[start of SUPPLIED PASSAGE]
As I understand it, when you “talk about the mainline”, you’re supposed to have some low-entropy (i.e. confident) view on how the future goes, such that you can answer very different questions X, Y and Z about that particular future, that are all correlated with each other, and all get (say) > 50% probability. (Idk, as I write this down, it seems so obviously a bad way to reason that I feel like I must not be understanding it correctly.)
But to the extent this is right, I’m actually quite confused why anyone thinks “talk about the mainline” is an ideal to which to aspire. What makes you expect that?
I’ll try to explain the technique and why it’s useful. I’ll start with a non-probabilistic version of the idea, since it’s a little simpler conceptually, then talk about the corresponding idea in the presence of uncertainty.
Suppose I’m building a mathematical model of some system or class of systems. As part of the modelling process, I write down some conditions which I expect the system to satisfy—think energy conservation, or Newton’s Laws, or market efficiency, depending on what kind of systems we’re talking about. My hope/plan is to derive (i.e. prove) some predictions from these conditions, or maybe prove some of the conditions from others.
Before I go too far down the path of proving things from the conditions, I’d like to do a quick check that my conditions are consistent at all. How can I do that? Well, human brains are quite good at constrained optimization, so one useful technique is to look for one example of a system which satisfies all the conditions. If I can find one example, then I can be confident that the conditions are at least not inconsistent. And in practice, once I have that one example in hand, I can also use it for other purposes: I can usually see what (possibly unexpected) degrees of freedom the conditions leave open, or what (possibly unexpected) degrees of freedom the conditions don’t leave open. By looking at that example, I can get a feel for the “directions” along which the conditions do/don’t “lock in” the properties of the system.
(Note that in practice, we often start with an example to which we want our conditions to apply, and we choose the conditions accordingly. In that case, our one example is built in, although we do need to remember the unfortunately-often-overlooked step of actually checking what degrees of freedom the conditions do/don’t leave open to the example.)
What would a probabilistic version of this look like? Well, we have a world model with some (uncertain) constraints in it—i.e. kinds-of-things-which-tend-to-happen, and kinds-of-things-which-tend-to-not-happen. Then, we look for an example which generally matches the kinds-of-things-which-tend-to-happen. If we can find such an example, then we know that the kinds-of-things-which-tend-to-happen are mutually compatible; a high probability for some of them does not imply a low probability for others. With that example in hand, we can also usually recognize which features of the example are very-nailed-down by the things-which-tend-to-happen, and which features have lots of freedom. We may, for instance, notice that there’s some very-nailed-down property which seems unrealistic in the real world; I expect that to be the most common way for this technique to unearth problems.
[end of SUPPLIED PASSAGE]
[start of INFORMATION SUPPLIED]
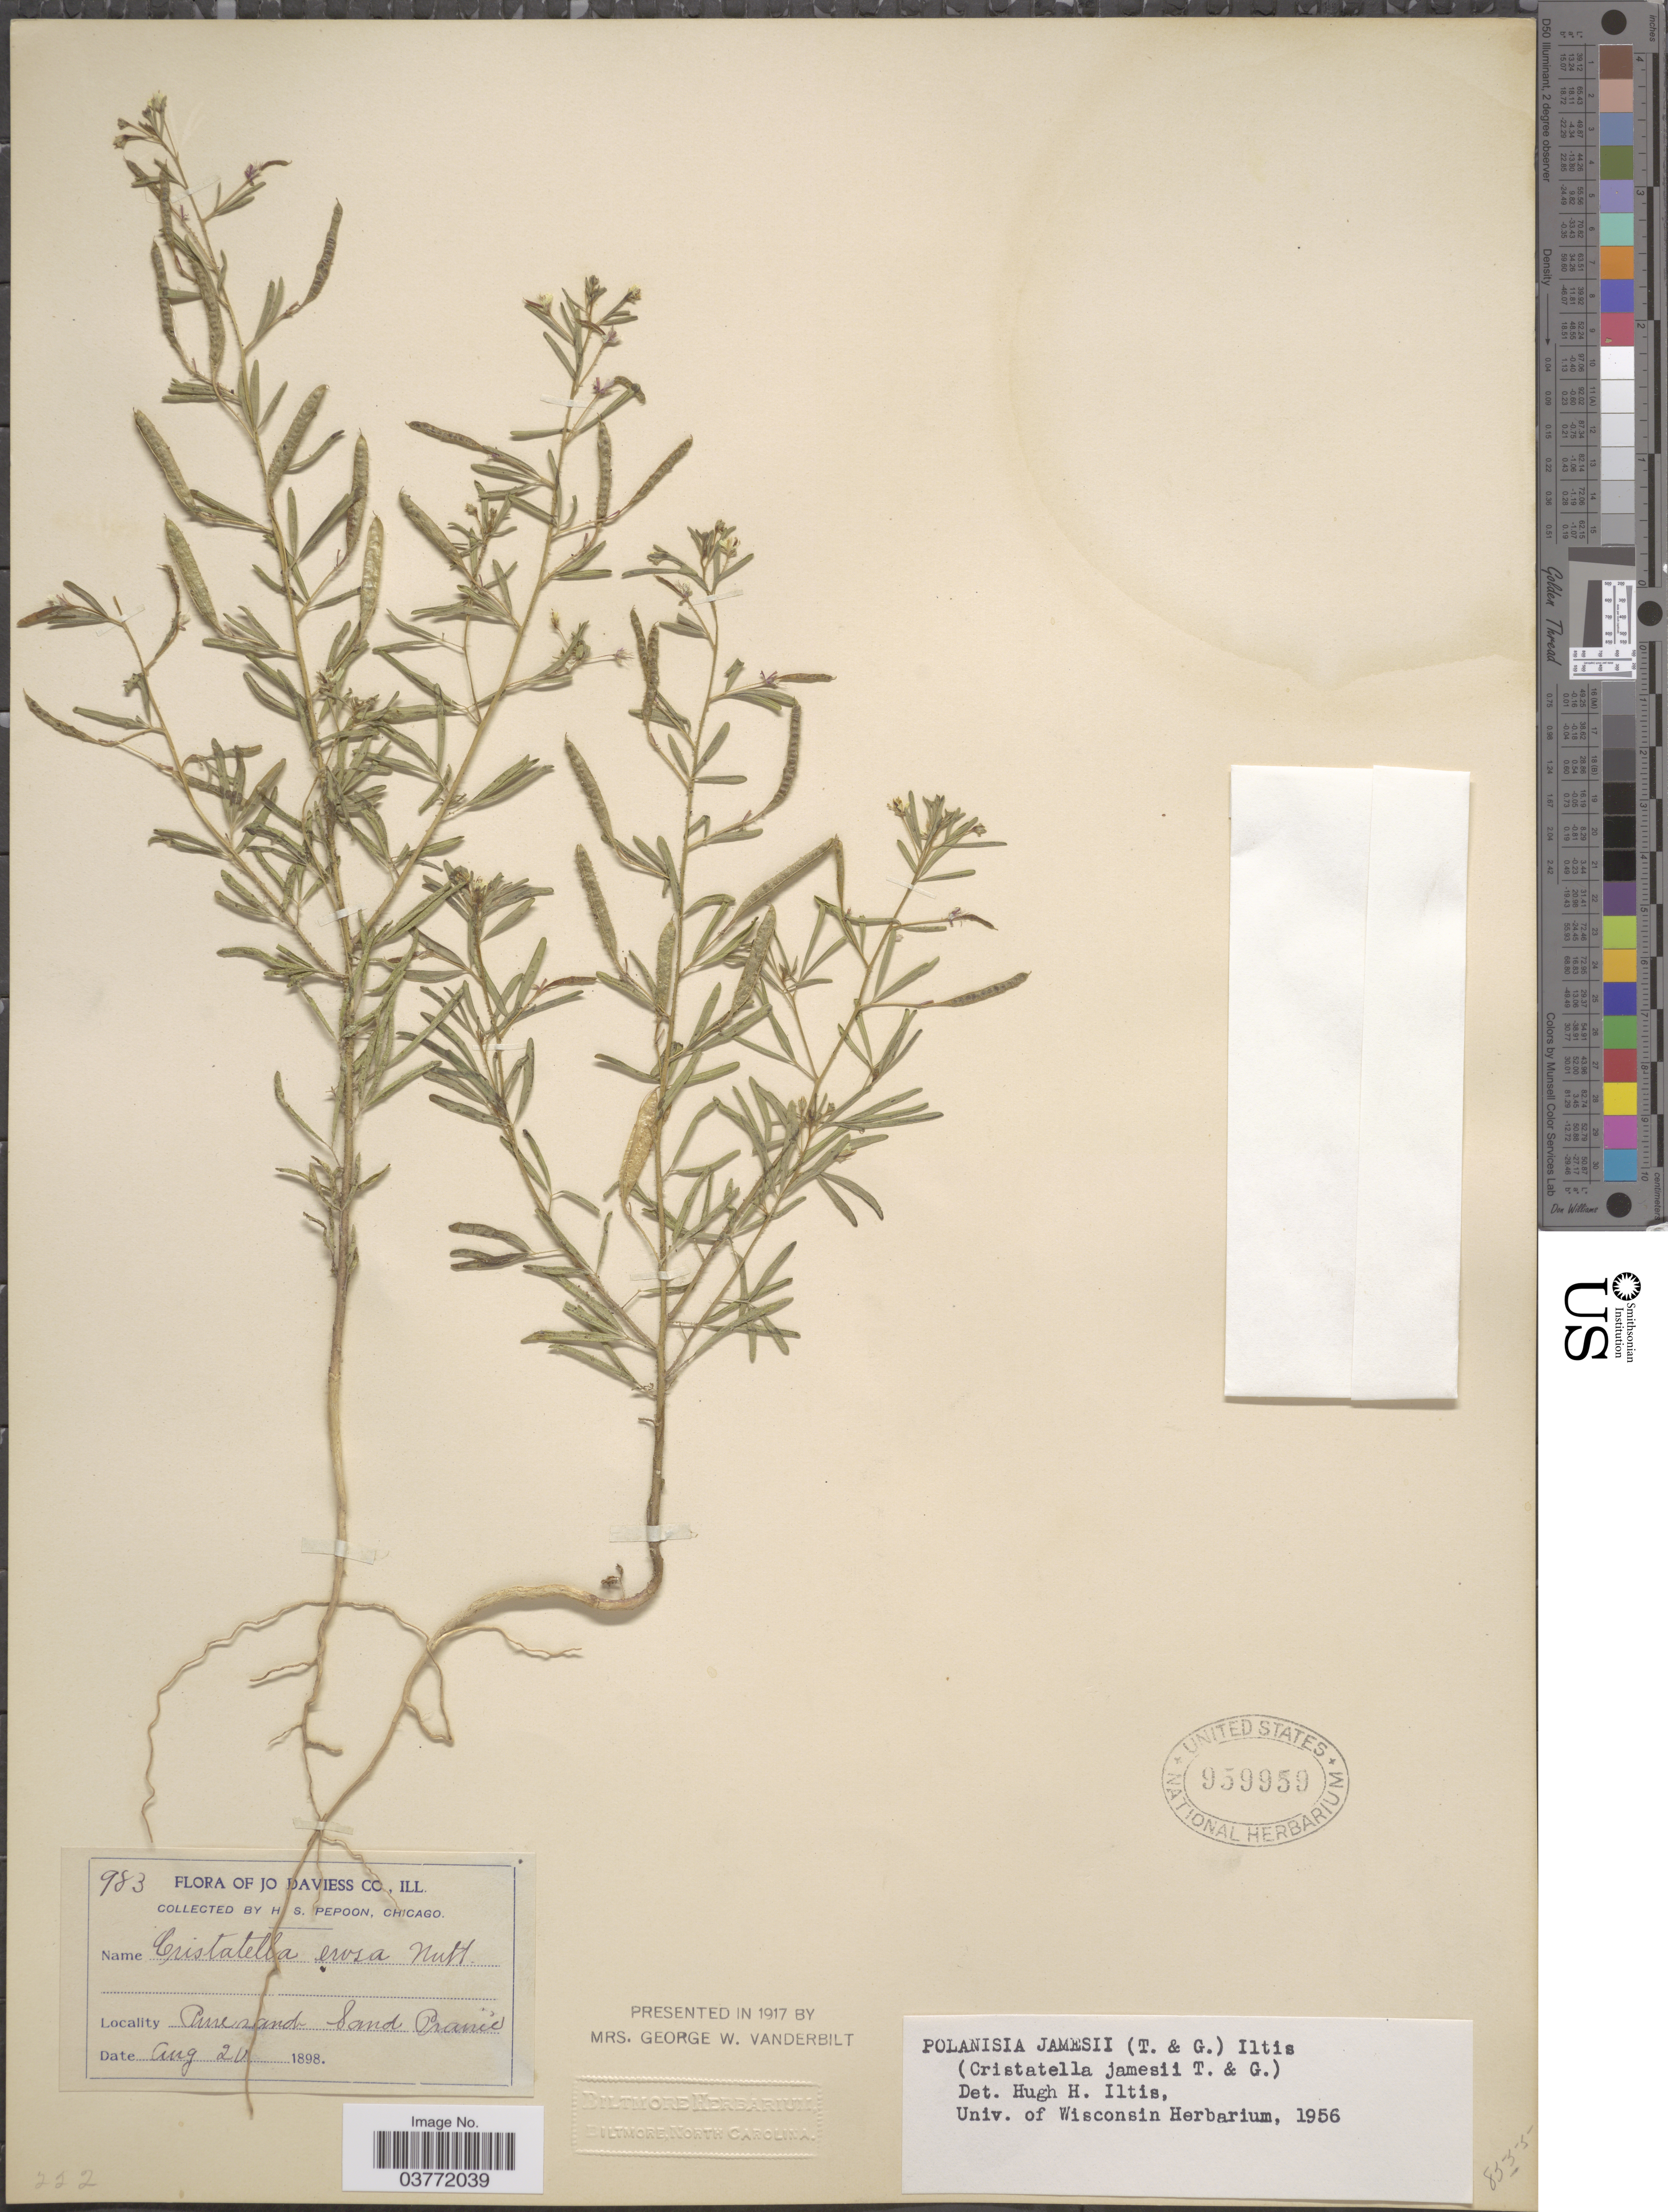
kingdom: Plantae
[end of INFORMATION SUPPLIED]
- **REQUIRED TASKS**
1) Output the stretch of the passage on talking about the mainline from "What would a" through "to unearth problems.", word for word.
2) In the passage on talking about the mainline, which example conditions are given for what a system might be expected to satisfy?
3) Resume the passage on talking about the mainline after its final sentence, keeping its voice.

- **ANSWERS FOR THIS EXERCISE**
1)
What would a probabilistic version of this look like? Well, we have a world model with some (uncertain) constraints in it—i.e. kinds-of-things-which-tend-to-happen, and kinds-of-things-which-tend-to-not-happen. Then, we look for an example which generally matches the kinds-of-things-which-tend-to-happen. If we can find such an example, then we know that the kinds-of-things-which-tend-to-happen are mutually compatible; a high probability for some of them does not imply a low probability for others. With that example in hand, we can also usually recognize which features of the example are very-nailed-down by the things-which-tend-to-happen, and which features have lots of freedom. We may, for instance, notice that there’s some very-nailed-down property which seems unrealistic in the real world; I expect that to be the most common way for this technique to unearth problems.

2)
- energy conservation
- Newton's Laws
- market efficiency

3)
That’s the role a “mainline” prediction serves. Note that it does not imply the mainline has a high probability overall, nor does it imply a high probability that all of the things-which-tend-to-happen will necessarily occur simultaneously. It’s checking whether the supposed kinds-of-things-which-tend-to-happen are mutually consistent with each other, and it provides some intuition for what degrees of freedom the kinds-of-things-which-tend-to-happen do/don’t leave open.
Man, I would not call the technique you described “mainline prediction”. It also seems kinda inconsistent with Vaniver’s usage; his writing suggests that a person only has one mainline at a time which seems odd for this technique.
Vaniver, is this what you meant? If so, my new answer is that I and others do in fact talk about “mainline predictions”—for me, there was that whole section talking about natural language debate as an alignment strategy. (It ended up not being about a plausible world, but that’s because (a) Eliezer wanted enough concreteness that I ended up talking about the stupidly inefficient version rather than the one I’d actually expect in the real world and (b) I was focused on demonstrating an existence proof for the technical properties, rather than also trying to include the social ones.)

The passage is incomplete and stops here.